The word watermelon is mentioned only once in the Bible. In Numbers 11: 5-6, the freed Hebrews, fed on a manna-only diet, lament the rich variety of food they gave up in leaving Egypt. “We remember the fish we ate in Egypt at no cost, the cucumbers and the watermelons, and the leeks, onions and garlic…” According to the Brown-Driver-Briggs biblical dictionary, the roots of the Semitic word for watermelon, “avatiach” in Hebrew/”batich” in Arabic, may come from the ancient Egyptian language.

Illustrative photo of a watermelon-motif kippa (JTA)

In Canaan, the Israelites wouldn’t have waited very long to taste the sweet flesh again: There is archaeological evidence of watermelon remains in Tel Arad and even earlier in Bronze Age Moab.

This cameo biblical appearance corresponds with archaeological evidence found in Egypt, including 3,300-year-old watermelon seeds buried with the ancient Egyptian King Tutankhamun and a new interpretation of a 4,300-year-old tomb painting in Egypt that Renner believes is the earliest depiction of watermelon served as a dessert.

“The image was originally published back in 1912, but nobody had interpreted it as a watermelon before,” Renner told the Live Science website. Elsewhere, “another image shows the watermelon cut up on a tray alongside other sweet fruits, such as grapes,” she said.
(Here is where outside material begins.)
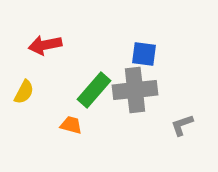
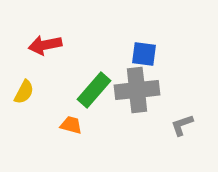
gray cross: moved 2 px right
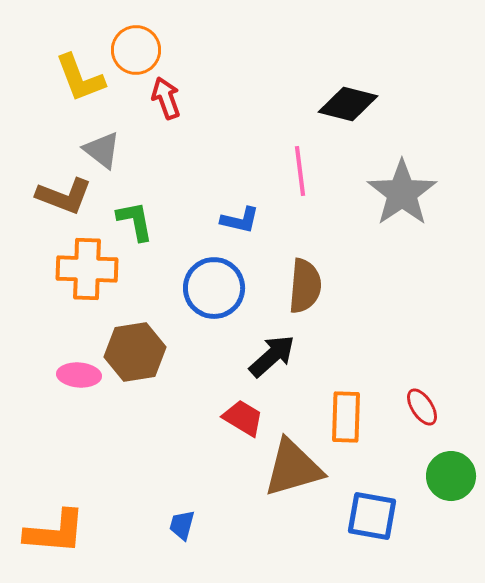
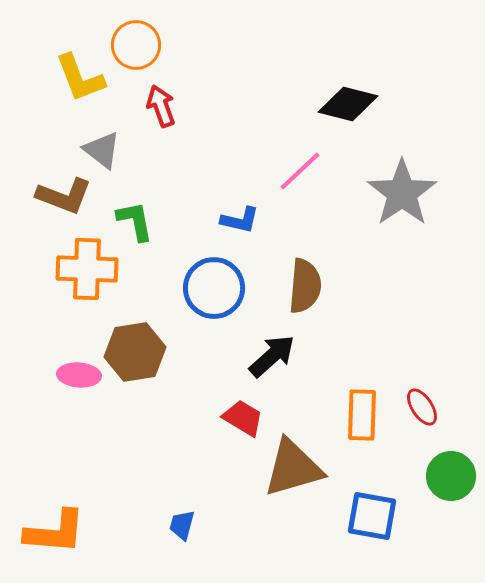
orange circle: moved 5 px up
red arrow: moved 5 px left, 8 px down
pink line: rotated 54 degrees clockwise
orange rectangle: moved 16 px right, 2 px up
In this October 8, 2010, photo, people prepare local crops of sugar cane and watermelons for sale, at Abu Shouk refugee camp, where they live on the outskirts of El Fasher, North Darfur, Sudan. (AP Photo/John Heilprin, File)

At the same time, Renner’s genetic study seemed to indicate that the fruit came from further down the Nile, in Sudan. She chalks this potential migration up to a more active role in trading played by the Nubian peoples than originally thought.

“The ancient Nubians who lived in modern-day Sudan are often overlooked in favor of the Egyptians,” Renner told Live Science. “It could have been the ancient Nubians who domesticated it and traded it with the ancient Egyptians or it could have been the Egyptians, but what my research suggests is that it was somewhere in this region that the watermelon was first domesticated, and the ancient Egyptians were eating them.”

Today, the white, not terribly sweet Sudanese melon is mostly used as animal feed.

A spider monkey licks a frozen watermelon treat on a hot day at the Oklahoma City Zoo, August 7, 2020, in Oklahoma City. (AP Photo/Sue Ogrocki)

But where did the red color come from?

According to the study, “The genetic signature of bitterness loss is present in the Kordofan melon genome, but the red fruit flesh color only became fixed in the domesticated watermelon.”

Apparently, along with an increasing preference for sweetness, early farmers showed their love for the fruit by selectively breeding for red varieties.